The decision to use a psychotropic medication
should be made only after a careful discussion between the woman,
her partner, and her doctor about the risks and benefits to her
and the baby. If, after discussion, they agree it best to continue
medication, the lowest effective dosage should be used, or the medication
can be changed. For a woman with an anxiety disorder, a change from
a benzodiazepine to an antidepressant might be considered. Cognitive-behavioral
therapy may be beneficial in helping an anxious or depressed person
to lower medication requirements. For women with severe mood disorders,
a course of electroconvulsive therapy (ECT) is sometimes recommended
during pregnancy as a means of minimizing exposure to riskier treatments.

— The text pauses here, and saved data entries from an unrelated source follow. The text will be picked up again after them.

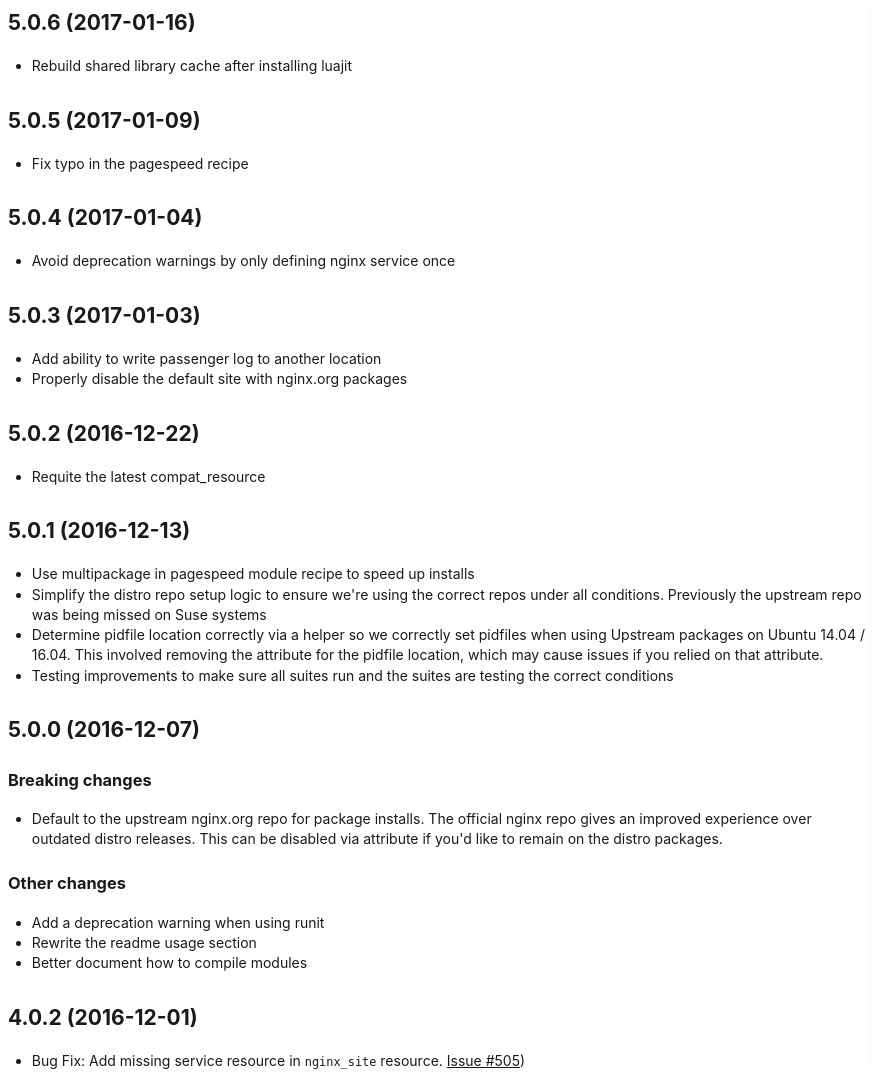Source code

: ## 5.0.6 (2017-01-16)

* Rebuild shared library cache after installing luajit

## 5.0.5 (2017-01-09)

* Fix typo in the pagespeed recipe

## 5.0.4 (2017-01-04)

* Avoid deprecation warnings by only defining nginx service once

## 5.0.3 (2017-01-03)

* Add ability to write passenger log to another location
* Properly disable the default site with nginx.org packages

## 5.0.2 (2016-12-22)

* Requite the latest compat_resource

## 5.0.1 (2016-12-13)

* Use multipackage in pagespeed module recipe to speed up installs
* Simplify the distro repo setup logic to ensure we're using the correct repos under all conditions. Previously the upstream repo was being missed on Suse systems
* Determine pidfile location correctly via a helper so we correctly set pidfiles when using Upstream packages on Ubuntu 14.04 / 16.04\. This involved removing the attribute for the pidfile location, which may cause issues if you relied on that attribute.
* Testing improvements to make sure all suites run and the suites are testing the correct conditions

## 5.0.0 (2016-12-07)

### Breaking changes

* Default to the upstream nginx.org repo for package installs. The official nginx repo gives an improved experience over outdated distro releases. This can be disabled via attribute if you'd like to remain on the distro packages.

### Other changes

* Add a deprecation warning when using runit
* Rewrite the readme usage section
* Better document how to compile modules

## 4.0.2 (2016-12-01)

* Bug Fix: Add missing service resource in `nginx_site` resource. [Issue #505](https://github.com/sous-chefs/nginx/issues/505))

After the baby is born, there are other considerations. Women with
bipolar disorder are at particularly high risk for a postpartum
episode. If they have stopped medication during pregnancy, they
may want to resume their medication just prior to delivery or shortly
thereafter. They will also need to be especially careful to maintain
their normal sleep-wake cycle. Women who have histories of depression
should be checked for recurrent depression or postpartum depression
during the months after the birth of a child.
Women who are planning to breastfeed should be aware that small
amounts of medication pass into the breast milk. In some cases,
steps can be taken to reduce the exposure of the nursing infant
to the mother's medication, for instance, by timing doses to post-feeding
sleep periods. The potential benefits and risks of breastfeeding
by a woman taking psychotropic medication should be discussed and
carefully weighed by the patient and her physician.
A woman who is taking birth control pills should be sure that her
doctor knows this. The estrogen in these pills may affect the breakdown
of medications by the body—for example, increasing side effects
of some antianxiety medications or reducing their ability to relieve
symptoms of anxiety. Also, some medications, including carbamazepine
and some antibiotics, and an herbal supplement, St. John's wort,
can cause an oral contraceptive to be ineffective.